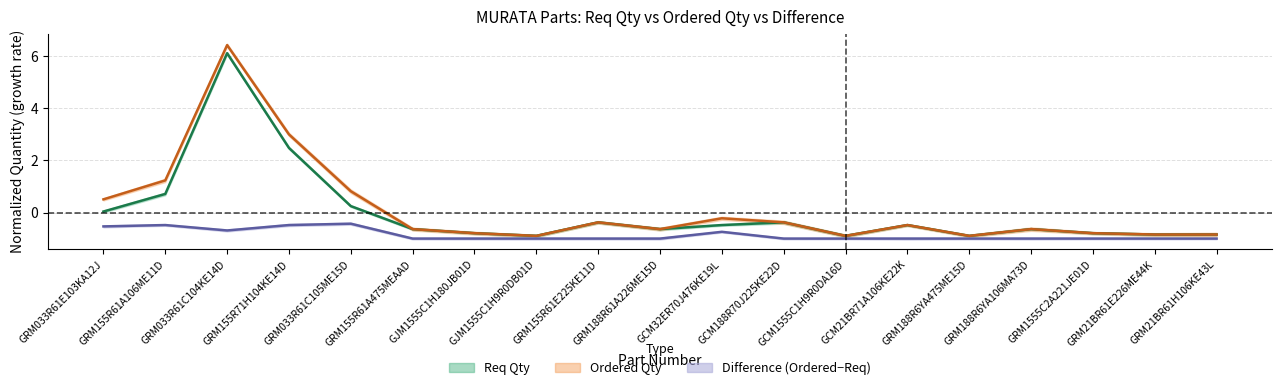

Which has a higher value, GCM1555C1H9R0DA16D or GCM21BR71A106KE22K?

GCM21BR71A106KE22K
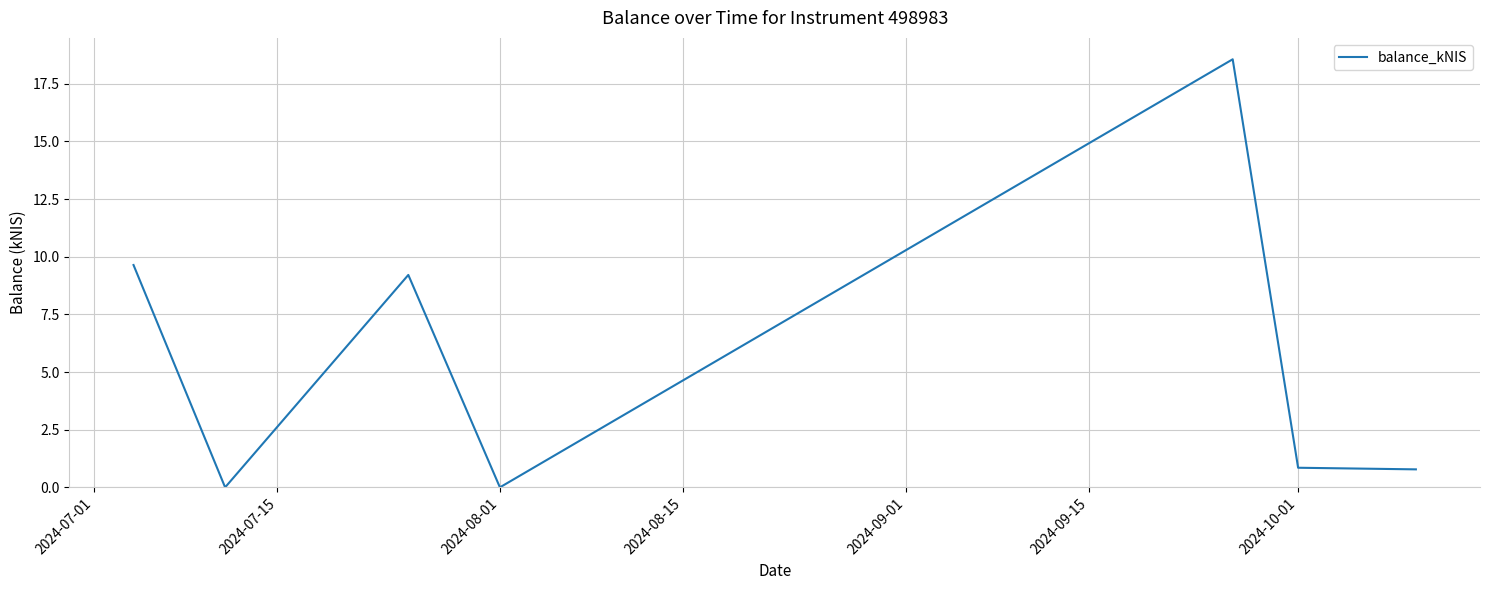

What is the maximum value shown in the chart?

18.6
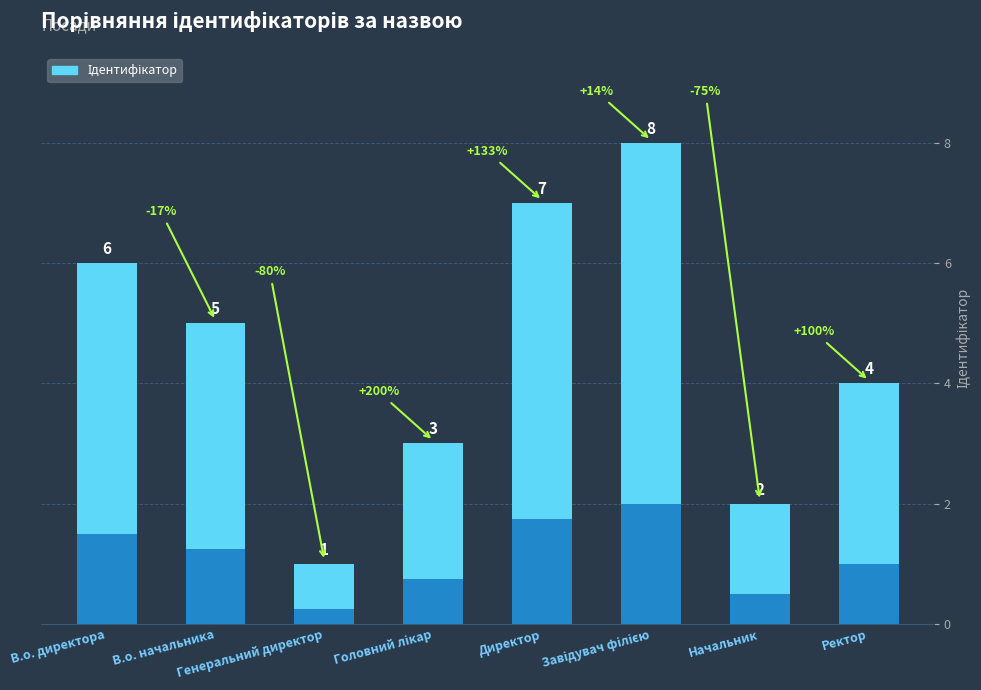

List the labels in order of value, largest first.

Завідувач філією, Директор, В.о. директора, В.о. начальника, Ректор, Головний лікар, Начальник, Генеральний директор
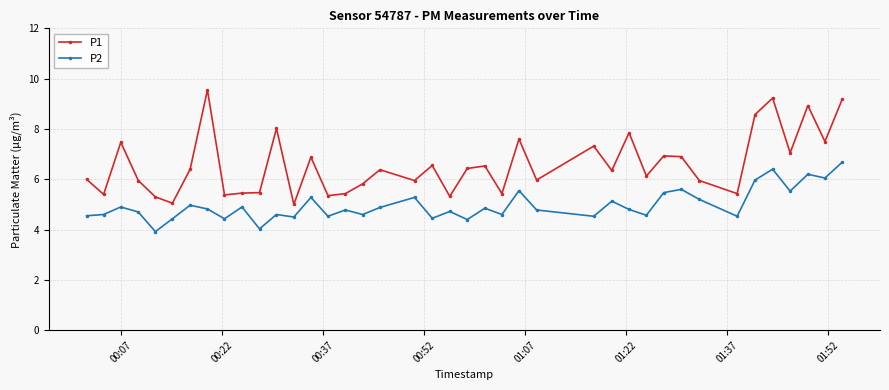

True or false: P1 and P2 intersect in this chart.

False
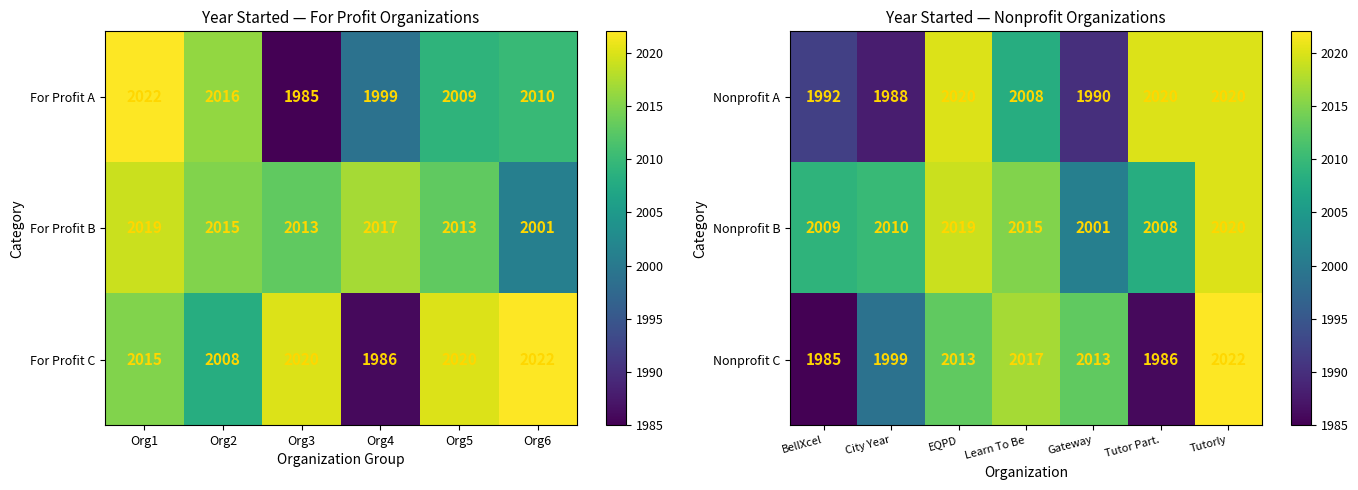

How many data points does each series have?

7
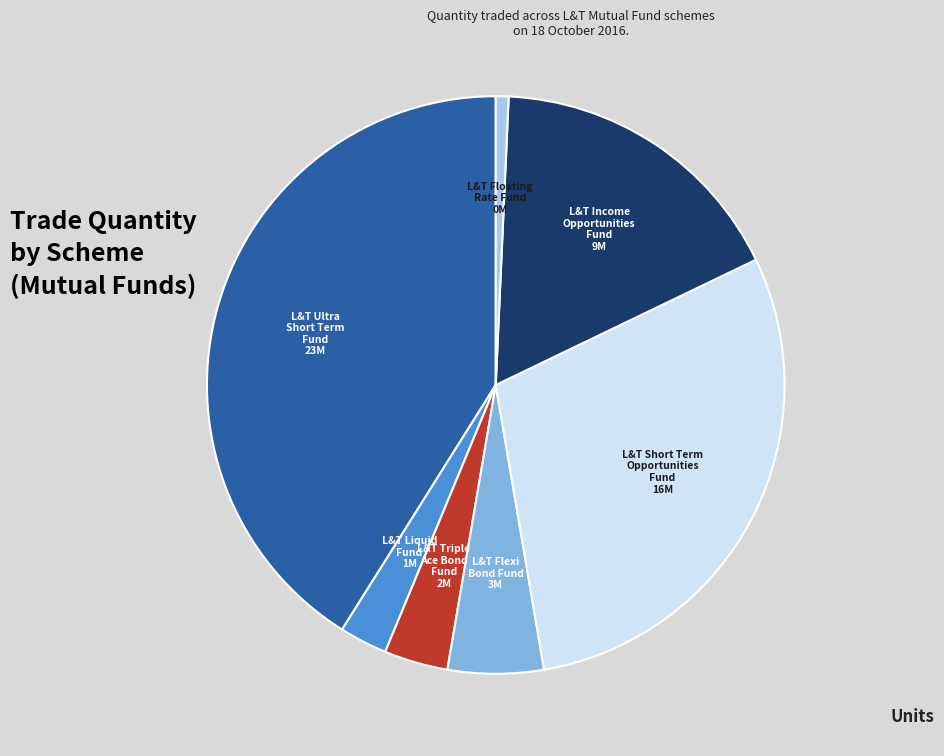

Is there a majority slice in this chart?

No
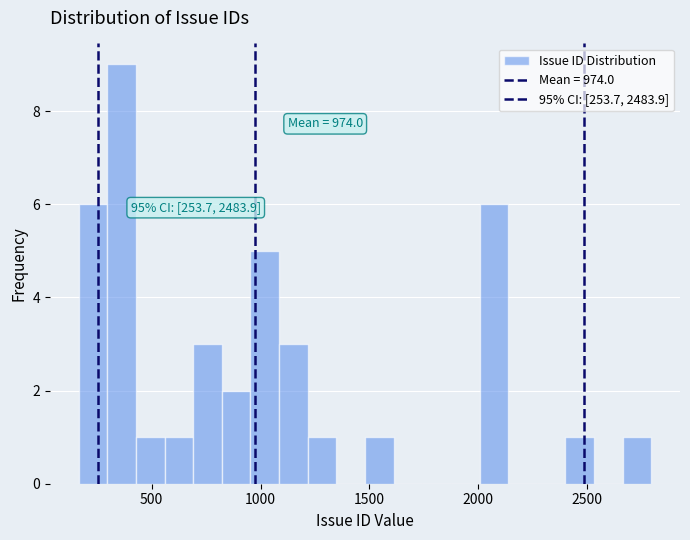

Read against the x-axis, roughly where is the centre of the tallest bar?

350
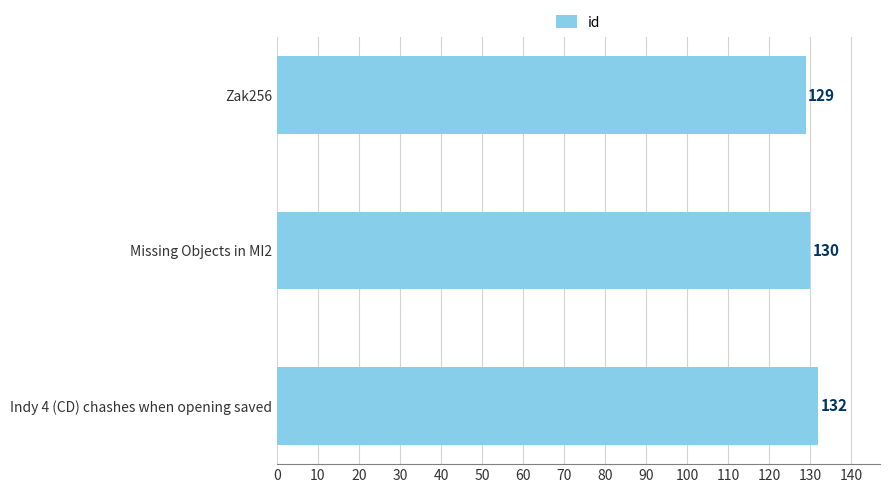

What is the change in value from Zak256 to Indy 4 (CD) chashes when opening saved?

+3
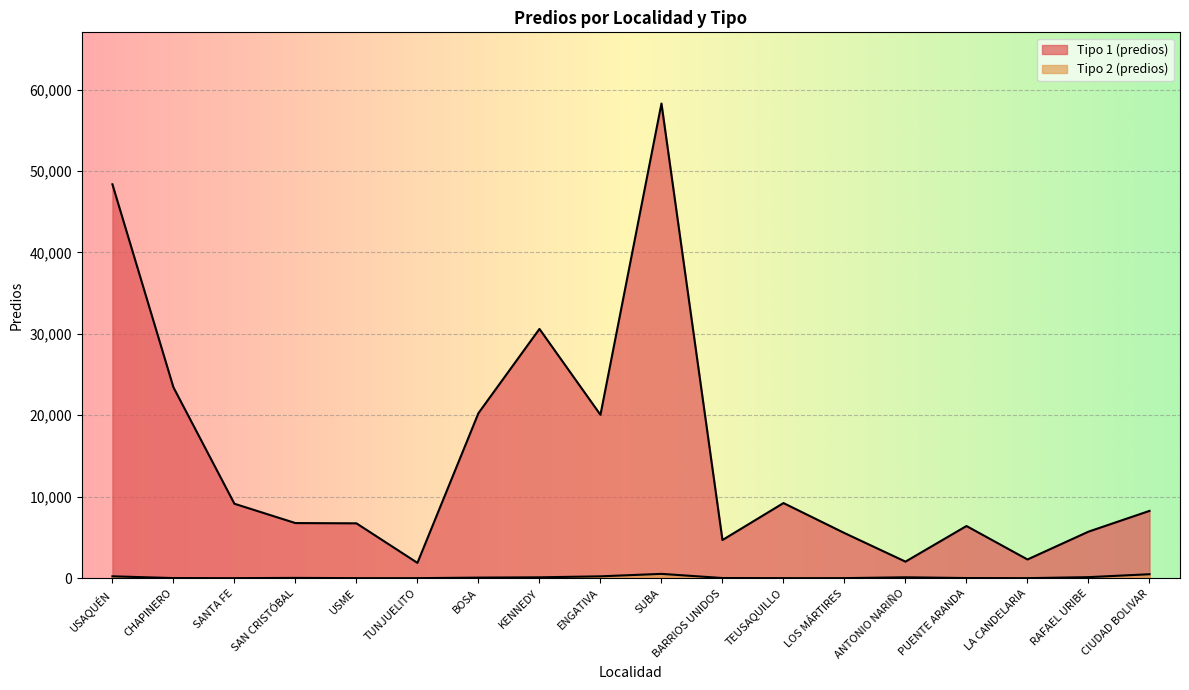

What is the total value across all series at BARRIOS UNIDOS?

4698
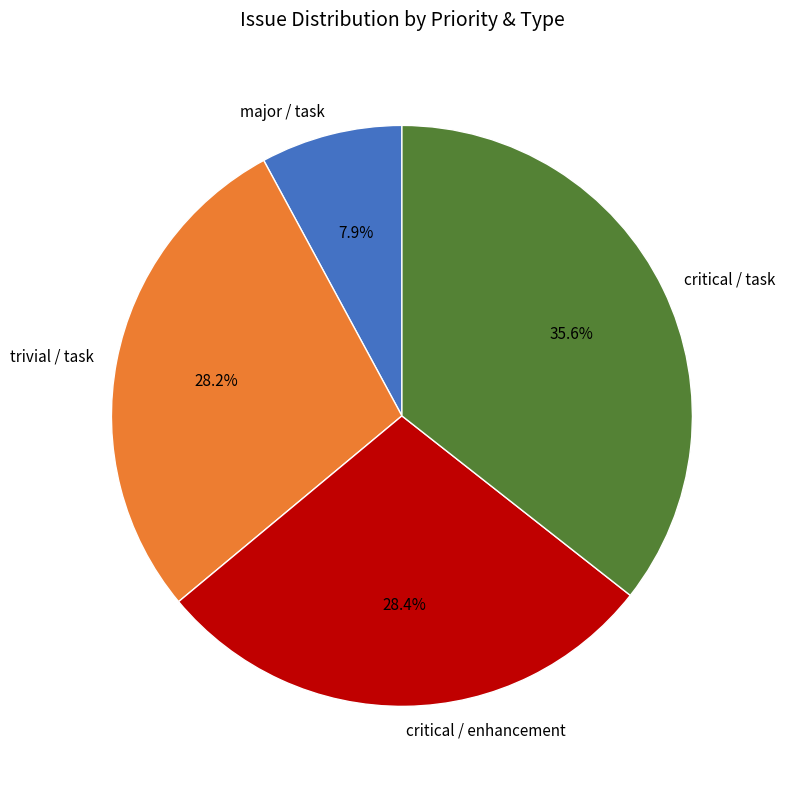

What percentage is NOT represented by critical / enhancement?

71.6%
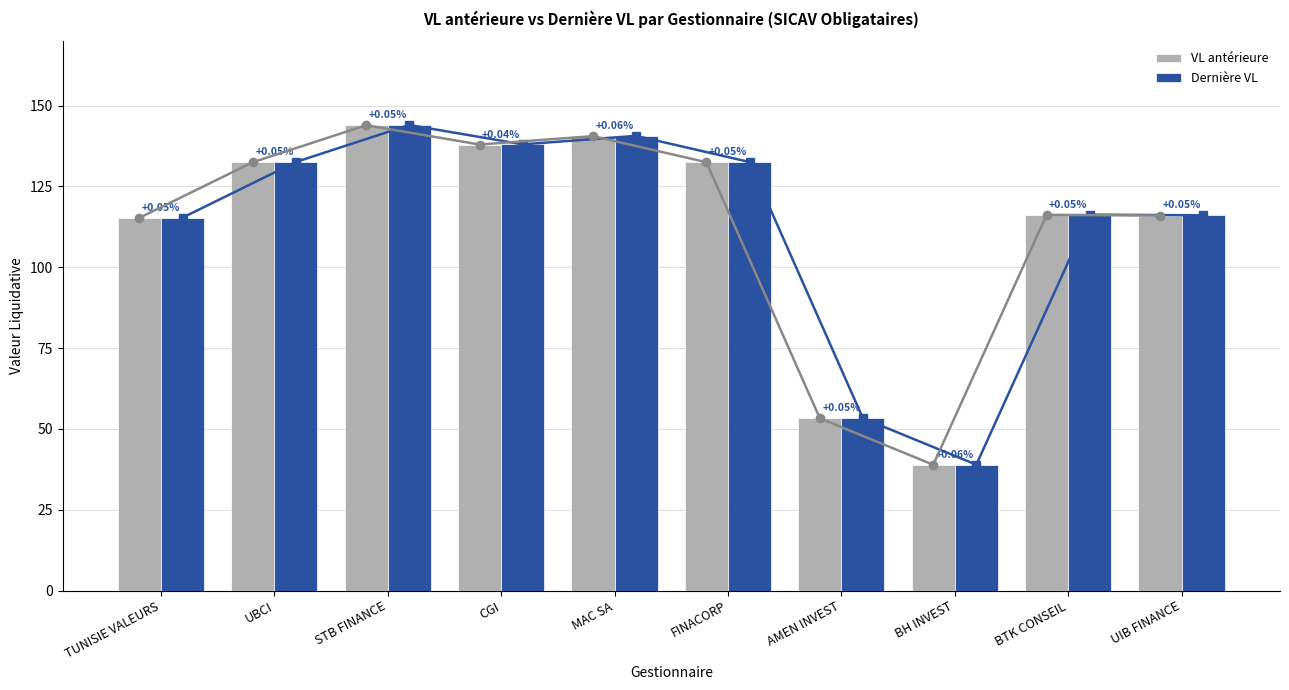

What is the approximate value of VL antérieure at BH INVEST?

38.9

+--

--- Activity ---
Format the material as a Markdown table with the columns Row and Line, starting with the line that contains "What is the change" and going on through the end of the material. Leave out blank lines and the pictures.

--- Response for this exercise ---
| Row | Line |
|---|---|
| 1 | What is the change in value from Zak256 to Indy 4 (CD) chashes when opening saved? |
| 2 | +3 |
| 3 | What is the total value across all series at BARRIOS UNIDOS? |
| 4 | 4698 |
| 5 | What percentage is NOT represented by critical / enhancement? |
| 6 | 71.6% |
| 7 | What is the approximate value of VL antérieure at BH INVEST? |
| 8 | 38.9 |